Tchaikovsky is known for sketching out his themes for works. In April 1888 he sketched out the themes for a symphony alongside some ideas for a programme for the first movement;

“Intro: Total submission before Fate, or, what is the same thing, the inscrutible designs of Providence.
Allegro: 1. Murmus, laments, doubts, reproaches against…XXX
2. Shall I cast myself into the embrace of faith???
A wonderful programme, if only it can be fulfilled.

[for the slow movement] A ray of light… No, there is no hope”

But by June he said he was working on a symphony “without programme” so it is thought that the April sketches are for an unfinished work that was set aside for what would become his 5th Symphony. It is unknown how many of the ideas from the unfinished work were recycled into the piece we hear tonight.

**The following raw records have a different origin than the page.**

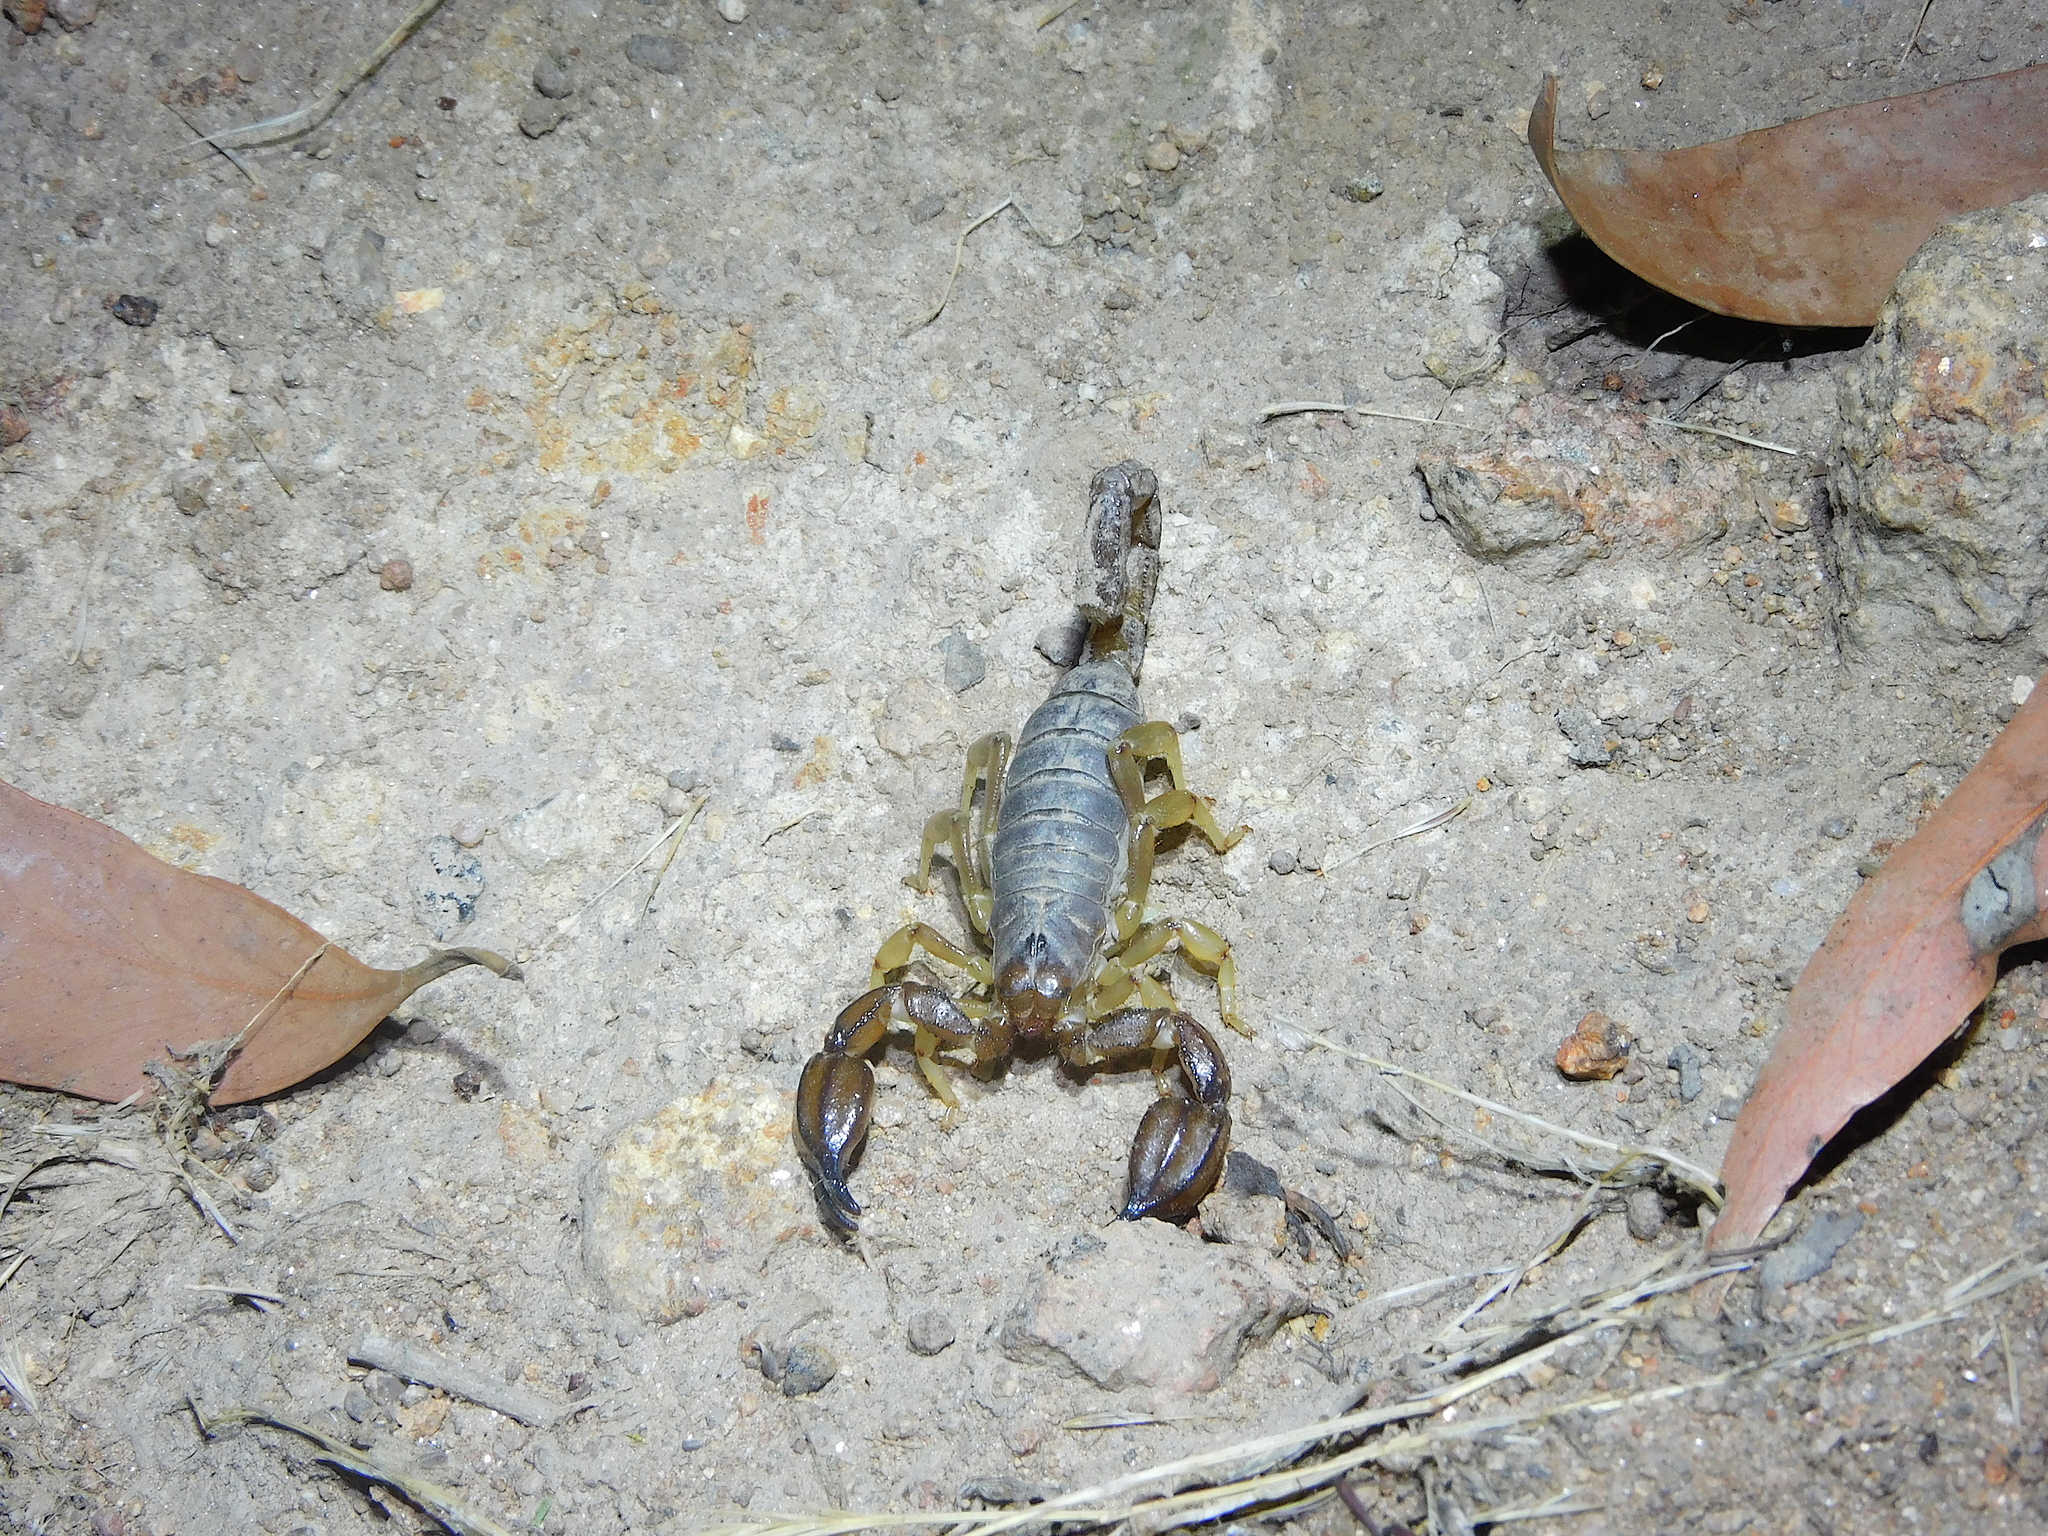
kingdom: Animalia
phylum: Arthropoda
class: Arachnida
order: Scorpiones
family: Scorpionidae
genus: Urodacus
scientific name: Urodacus manicatus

It had been 10 years since the completion of his 4th symphony, and it would be another 5 years before he completed his 6th.

It didn’t take Tchaikovsky 10 years to compose his 5th symphony, he did compose several works in the meantime. But in fact, there is a bit of a gap in his composing due in part to his disastrous marriage. One of the most discussed points when it comes to Tchaikovsky is his sexuality and how he married a woman he barely knew to protect him from the stigma against homosexuality. He was deeply embarrassed by his new wife and avoided his friends, and ultimately her presence as well. He eventually fled his wife so he could live in Paris and his brothers began to pay the wife to stay quiet and stay away.

Not all his relationships with women were as disastrous as his marriage. A wealthy widow by the name of Nadezhda von Meck sent a letter to Tchaikovsky wanting to commission some chamber pieces. From this initial letter a correspondence sprang up and soon they were writing each other about music, love, and life. Von Meck ended up paying him a stipend that would allow Tchaikovsky to quit his day job but there was a caveat: They could never meet.

It was during this patronage, and friendship by correspondence, that the 5th Symphony was born. During the slow movement there is a theme associated, by Tchaikovsky, with the words “O que je t’aime! Oh mon amie!” Because of the feminine “amie” writers have suggested that this was a reference to his beloved patroness.

While many of his friends told Tchaikovsky this was his best work, he had doubts about it and wrote to his brother “I am convinced that this symphony is not a success”. Three months later he wrote to his bother again about the 5th symphony after a performance in Hamburg; ” Best of all, I have stopped disliking the symphony. I love it again”.

Despite Tchaikovsky’s doubts about his Symphony No. 5 its somewhat mixed and critical reviews it has gone on to be one of his most popular works.

It has also been a source of inspiration as Cole Porter used the 4th movement as the foundation for his tune Farewell Amanda, written for the  1949 Spencer Tracy and Katharine Hepburn film Adam’s Rib.